> Prompt
Give back the records that follow exactly, images excluded.

Task data: Begin

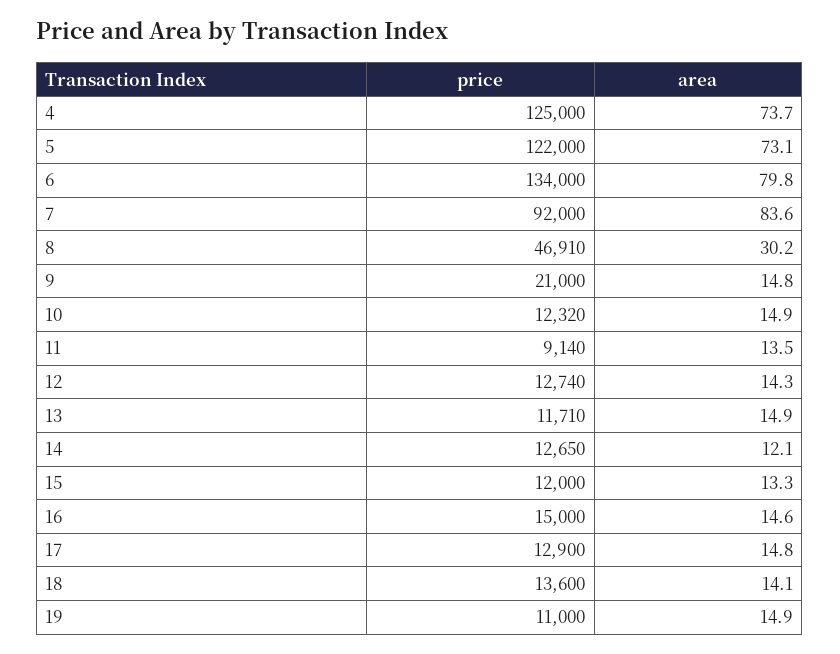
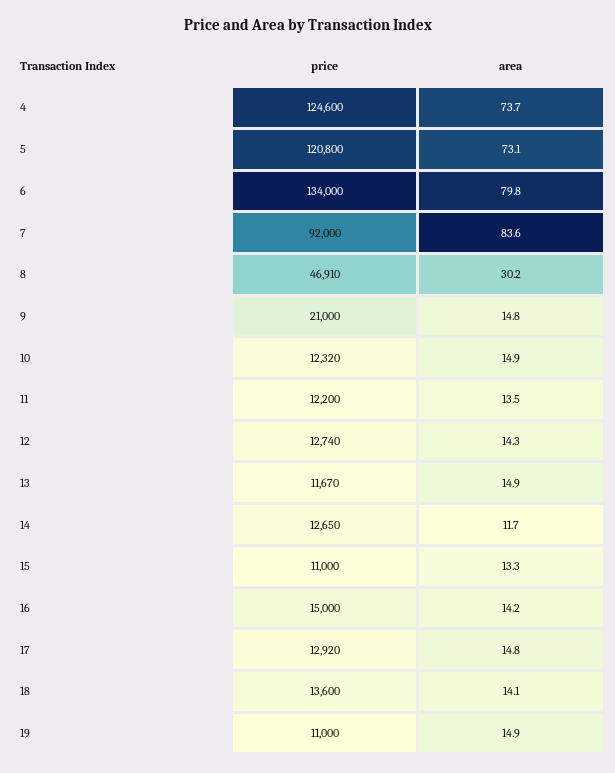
  {
    "price": {
-     "4": 125000,
+     "4": 124600,
-     "5": 122000,
+     "5": 120800,
      "6": 134000,
      "7": 92000,
      "8": 46910,
      "9": 21000,
      "10": 12320,
-     "11": 9140,
+     "11": 12200,
      "12": 12740,
-     "13": 11710,
+     "13": 11670,
      "14": 12650,
-     "15": 12000,
+     "15": 11000,
      "16": 15000,
-     "17": 12900,
+     "17": 12920,
      "18": 13600,
      "19": 11000
    },
    "area": {
      "4": 73.7,
      "5": 73.1,
      "6": 79.8,
      "7": 83.6,
      "8": 30.2,
      "9": 14.8,
      "10": 14.9,
      "11": 13.5,
      "12": 14.3,
      "13": 14.9,
-     "14": 12.1,
+     "14": 11.7,
      "15": 13.3,
-     "16": 14.6,
+     "16": 14.2,
      "17": 14.8,
      "18": 14.1,
      "19": 14.9
    }
  }

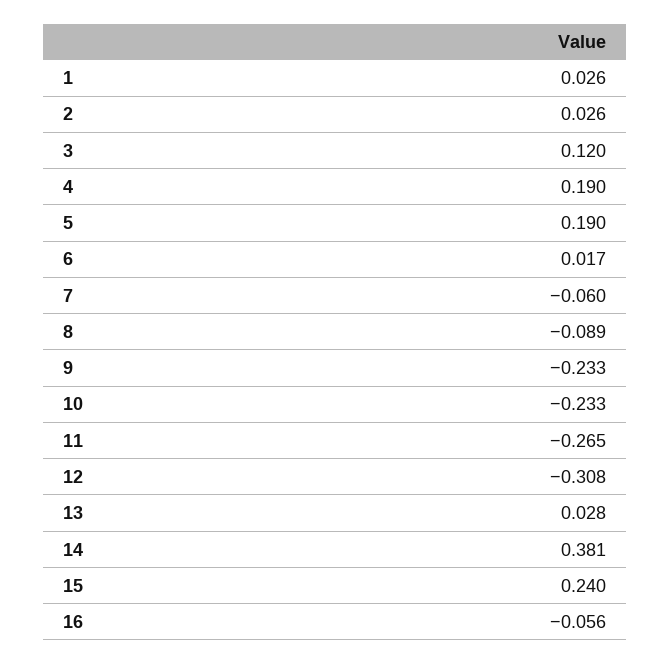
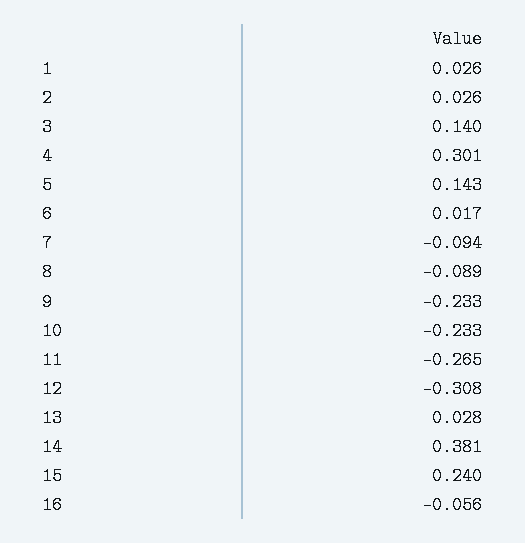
  {
    "1": 0.026,
    "2": 0.026,
-   "3": 0.12,
+   "3": 0.14,
-   "4": 0.19,
+   "4": 0.301,
-   "5": 0.19,
+   "5": 0.143,
    "6": 0.017,
-   "7": -0.06,
+   "7": -0.094,
    "8": -0.089,
    "9": -0.233,
    "10": -0.233,
    "11": -0.265,
    "12": -0.308,
    "13": 0.028,
    "14": 0.381,
    "15": 0.24,
    "16": -0.056
  }

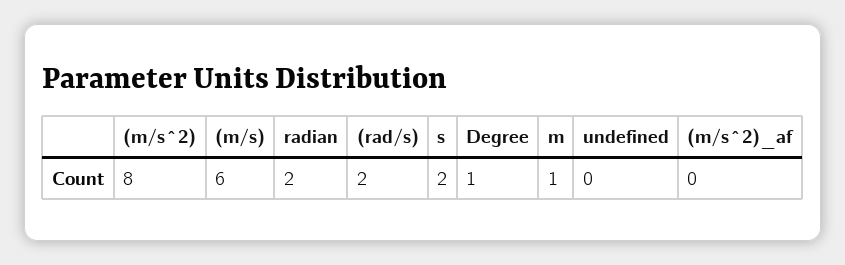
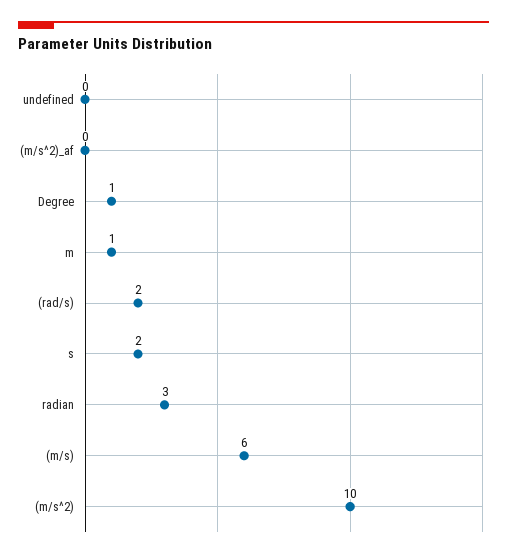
  {
-   "(m/s^2)": 8,
+   "(m/s^2)": 10,
    "(m/s)": 6,
-   "radian": 2,
+   "radian": 3,
    "(rad/s)": 2,
    "s": 2,
    "Degree": 1,
    "m": 1,
    "undefined": 0,
    "(m/s^2)_af": 0
  }

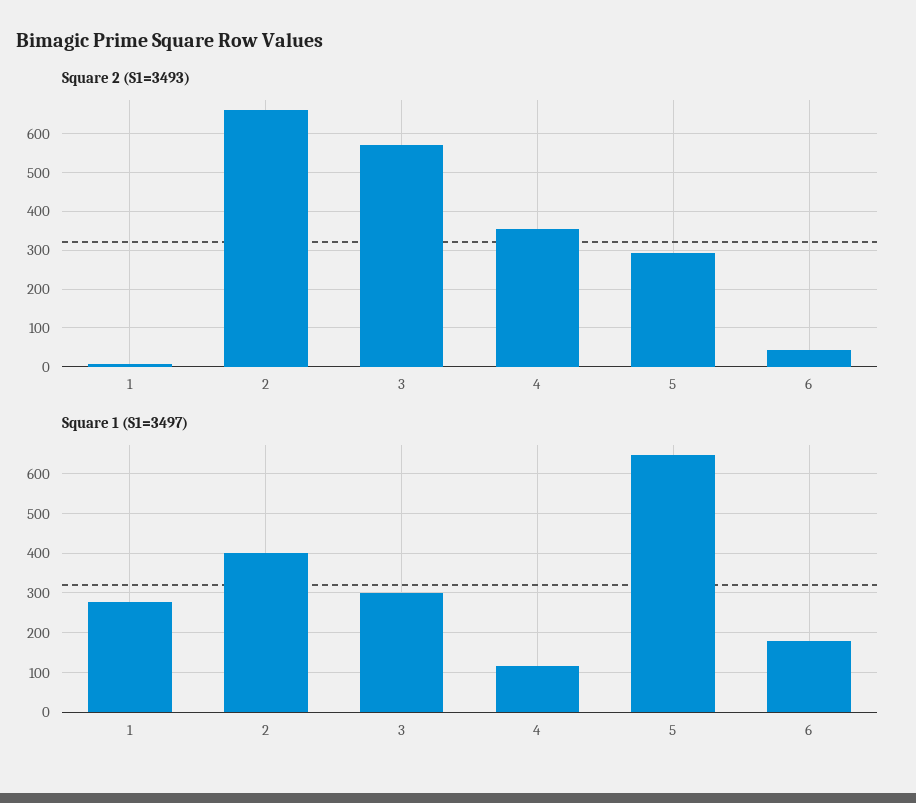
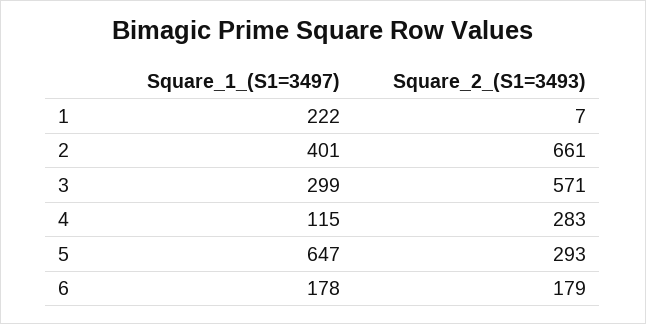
  {
    "Square 2 (S1=3493)": {
      "1": 7,
      "2": 661,
      "3": 571,
-     "4": 360,
+     "4": 283,
      "5": 293,
-     "6": 40
+     "6": 179
    },
    "Square 1 (S1=3497)": {
-     "1": 280,
+     "1": 222,
      "2": 401,
      "3": 299,
      "4": 115,
      "5": 647,
      "6": 178
    }
  }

Task data: End

> Solution to this problem
  {
    "price": {
-     "4": 125000,
+     "4": 124600,
-     "5": 122000,
+     "5": 120800,
      "6": 134000,
      "7": 92000,
      "8": 46910,
      "9": 21000,
      "10": 12320,
-     "11": 9140,
+     "11": 12200,
      "12": 12740,
-     "13": 11710,
+     "13": 11670,
      "14": 12650,
-     "15": 12000,
+     "15": 11000,
      "16": 15000,
-     "17": 12900,
+     "17": 12920,
      "18": 13600,
      "19": 11000
    },
    "area": {
      "4": 73.7,
      "5": 73.1,
      "6": 79.8,
      "7": 83.6,
      "8": 30.2,
      "9": 14.8,
      "10": 14.9,
      "11": 13.5,
      "12": 14.3,
      "13": 14.9,
-     "14": 12.1,
+     "14": 11.7,
      "15": 13.3,
-     "16": 14.6,
+     "16": 14.2,
      "17": 14.8,
      "18": 14.1,
      "19": 14.9
    }
  }

  {
    "1": 0.026,
    "2": 0.026,
-   "3": 0.12,
+   "3": 0.14,
-   "4": 0.19,
+   "4": 0.301,
-   "5": 0.19,
+   "5": 0.143,
    "6": 0.017,
-   "7": -0.06,
+   "7": -0.094,
    "8": -0.089,
    "9": -0.233,
    "10": -0.233,
    "11": -0.265,
    "12": -0.308,
    "13": 0.028,
    "14": 0.381,
    "15": 0.24,
    "16": -0.056
  }

  {
-   "(m/s^2)": 8,
+   "(m/s^2)": 10,
    "(m/s)": 6,
-   "radian": 2,
+   "radian": 3,
    "(rad/s)": 2,
    "s": 2,
    "Degree": 1,
    "m": 1,
    "undefined": 0,
    "(m/s^2)_af": 0
  }

  {
    "Square 2 (S1=3493)": {
      "1": 7,
      "2": 661,
      "3": 571,
-     "4": 360,
+     "4": 283,
      "5": 293,
-     "6": 40
+     "6": 179
    },
    "Square 1 (S1=3497)": {
-     "1": 280,
+     "1": 222,
      "2": 401,
      "3": 299,
      "4": 115,
      "5": 647,
      "6": 178
    }
  }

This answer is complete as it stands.